You could see the sleepy-eyed family, kids rubbing their eyes, some threatening to fall off their chairs (there were very few in his shop) before his tea jolted them back to wakefulness. They’d want to know when the queues at the temple were shorter and on what trains they could leave by evening. As day proceeded, his shop would get crowded with people thronging at its steps.

Back then his shop was neater. Life lent his sturdy Communist spine a 12degree bend but he never acceded to his wife’s suggestion of selling Guruvayur appan souvenirs like every other shop nearby – car fixities, chain lockets, rings, pictures for the pooja room, miniatures for the study table, some Guruvayur pappadams.

It was big business – all of it – he could be heard saying often. The sheer number of sweaty weddings with couples and their tiny cohort of relatives that stood in queues, devotees lining up from 5 am until 12, all that money clinking in purses and pockets to make way into the temple chests.
It also made his living.

His wife’s idea would definitely make some extra cash, but he was a non-conformist and didn’t conform. What’s a tea shop got to do with the deity that feeds on all this money? Sell some knickknacks eda, it’s not against our leaders’ ethics, his wife-appointed Communist maaman assured him. Neither is stashing money away in lockers and hitting their wives, he had retorted.
He was not one of them and he was proud of it.

So he had never sold any trinkets at Guruvayur, and when his wife’s arthritis drove them to Trivandrum, he had no neon light adorning the entrance to his shop.
It was practically useless, there were tall yellow lamps at the wide junction that lit up all 7 roads and the vehicles entering. And who keeps boards for Tea? People poured in anyway. This was a reference hospital and people came in without anyone’s invitation. Away from home, the poor needed hot tea for families, for patients in bed, for those in recovery and those awaiting surgery.

He could make small talk – it was part of his job, more so part of his curious mind, but it was the quiet customers he really liked having. Who trusted him to do his work and handed over their apprehensions along with their flasks, at least for the few moments it took him to fill them. It’s a solemn entrustment, for someone else to take charge.

He liked reading too much into things.

His shop was an entry ticket away from the commotion, from blinking neon lights and hurrying hordes. From the suffocation that built up when they had spent a few days at this place and longed to pack up their few belongings, the mat and the newly bought buckets and mugs but mostly the mended patient, and leave.

Of course he couldn’t help them with their son’s raging fever, the mother’s acute pneumonia or the longing for heading back home. But for a few moments, life was back to normal – the two glasses of tea everyday, the only permanent bits in an unpredictable life. It’s why they longed to move out of hospitals onto this side – they could talk about vadas and cricket here and nobody would judge.

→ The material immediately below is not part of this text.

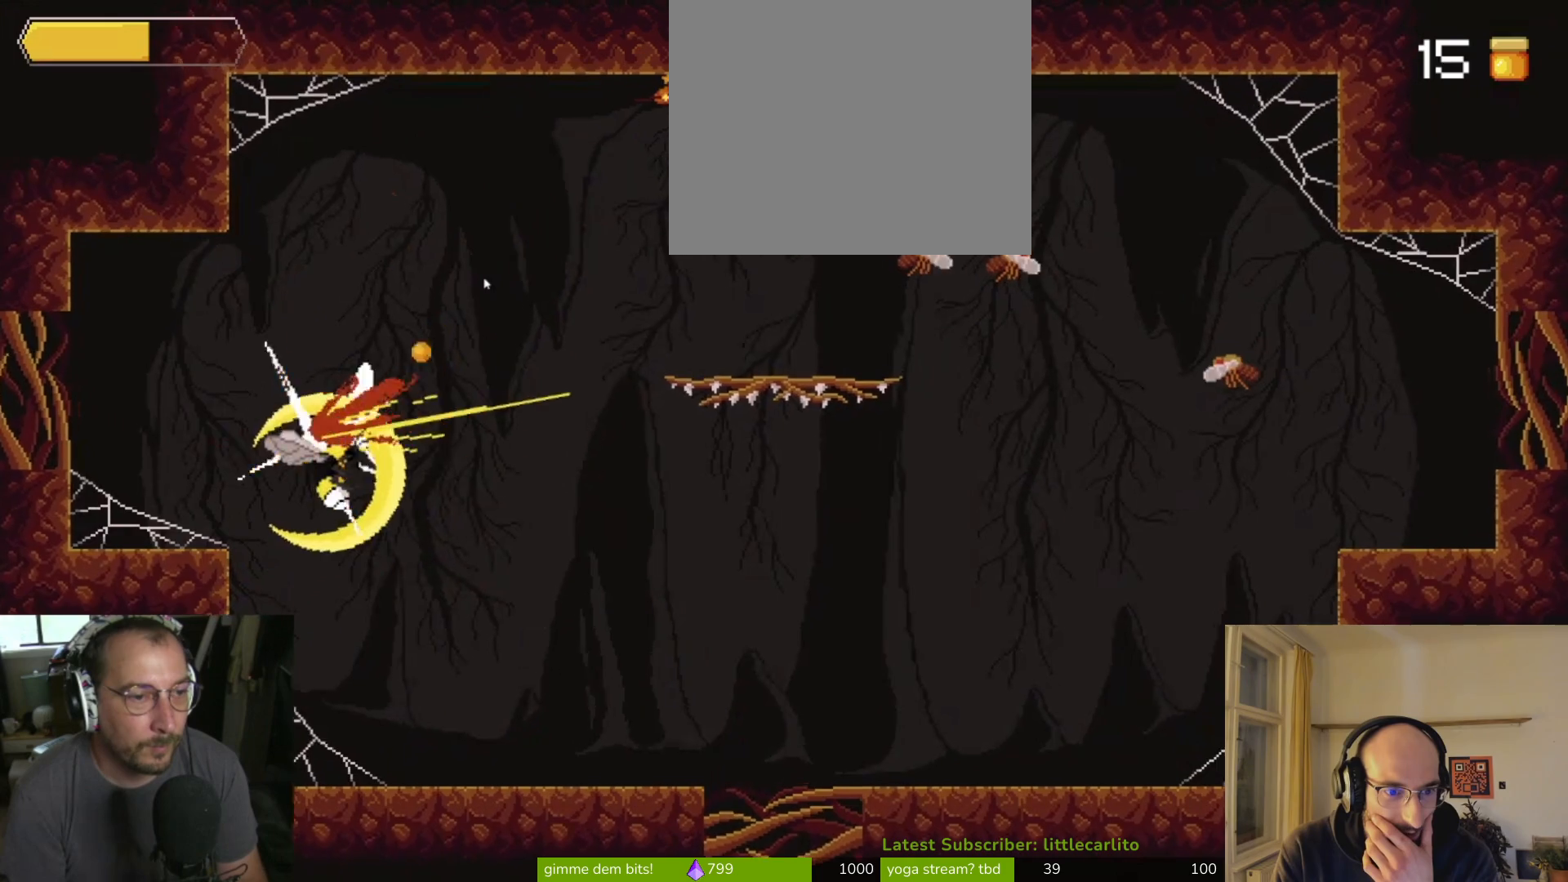
{"buttons": [], "left_stick": "up-right", "right_stick": "center", "events": [[33, "CIRCLE", "up"], [100, "CIRCLE", "down"], [100, "left_stick", "up"], [167, "CIRCLE", "up"], [433, "left_stick", "up-right"]]}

Soon enough they’d leave with a word of thanks to the doctor, another word to the person in white and white that nursed them, injecting every dose of prescribed medicine into their vein asking with a smile if it hurt too much.
The guy on the other side in the tea shop who filled their flasks with hot chaya and gave a reassuring nod every morning and evening remains forgotten. The stranger who asked you about your mother’s illness and your hometown. You’ll remember the taste of his tea on the first evening back home and casually mention him as a token. And then you’re allowed to forget all about the shop with no neon lights.